Reggie Harris, 67, is a descendant of both Wickham and Bibanna Hewlett, a black woman who was enslaved at Wickham’s plantation. For Mr. Harris, a musician and teacher, the statue has been a painful reminder of the abuse his family suffered and of America’s refusal to fully acknowledge its past.

Mr. Harris and some of Wickham’s other descendants met for dinner in 2012, and when the statue came up as a topic of conversation, they decided to visit it together.

“We all looked at each other and we said, ‘Well, what do we do with this?’” Mr. Harris recalled of their visit to the monument. “Because we had had conversations about our relationship, and trying to put that all in some perspective, and now we had this bronze and concrete memorial to this person who, you know, complicated history.”

Clayton Wickham and his brother Will wrote a letter to Richmond’s mayor in 2017, asking that the statue be removed, but it remained in place. Then, suddenly, protesters tied a rope around the statue this month and tore it down themselves. Mr.
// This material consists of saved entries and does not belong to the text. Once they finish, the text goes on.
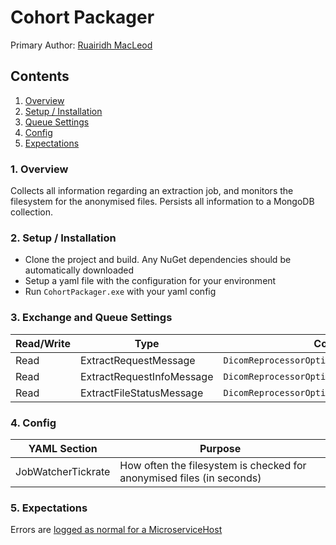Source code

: 
# Cohort Packager

Primary Author: [Ruairidh MacLeod](https://github.com/rkm)

## Contents

 1. [Overview](#1-overview)
 2. [Setup / Installation](#2-setup--installation)
 3. [Queue Settings](#3-queue-settings)
 4. [Config](#4-config)
 5. [Expectations](#5-expectations)

### 1. Overview

Collects all information regarding an extraction job, and monitors the filesystem for the anonymised files. Persists all information to a MongoDB collection.

### 2. Setup / Installation

- Clone the project and build. Any NuGet dependencies should be automatically downloaded
- Setup a yaml file with the configuration for your environment
- Run `CohortPackager.exe` with your yaml config

### 3. Exchange and Queue Settings

| Read/Write | Type | Config setting |
| ------------- | ------------- |------------- |
|Read|ExtractRequestMessage|`DicomReprocessorOptions.ExtractRequestInfoOptions`|
|Read|ExtractRequestInfoMessage|`DicomReprocessorOptions.ExtractFilesInfoOptions`|
|Read|ExtractFileStatusMessage | `DicomReprocessorOptions.AnonImageStatusOptions` |

### 4. Config

| YAML Section  | Purpose |
| ------------- | ------------- |
|JobWatcherTickrate|How often the filesystem is checked for anonymised files (in seconds)|

### 5. Expectations

Errors are [logged as normal for a MicroserviceHost](../../common/Smi.Common/README.md#logging)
Harris said it was satisfying to see it topple.

On Wednesday, in a video call with two Wickhams and a reporter, he was also moved by how much his white relatives’ views had changed.

“I didn’t know that you had voted to have the statue cleaned a few years back and that now you were regretting that you’d done that,” he said to Clayton Wickham and Mr. Wickham’s aunt, Wallis Raemer, during the call. “That’s real stuff, that’s real history. That’s not this idealized thing of ‘let bygones be bygones.’ That’s people struggling with all those things that people talk about — legacy and heritage and adopting new thought.”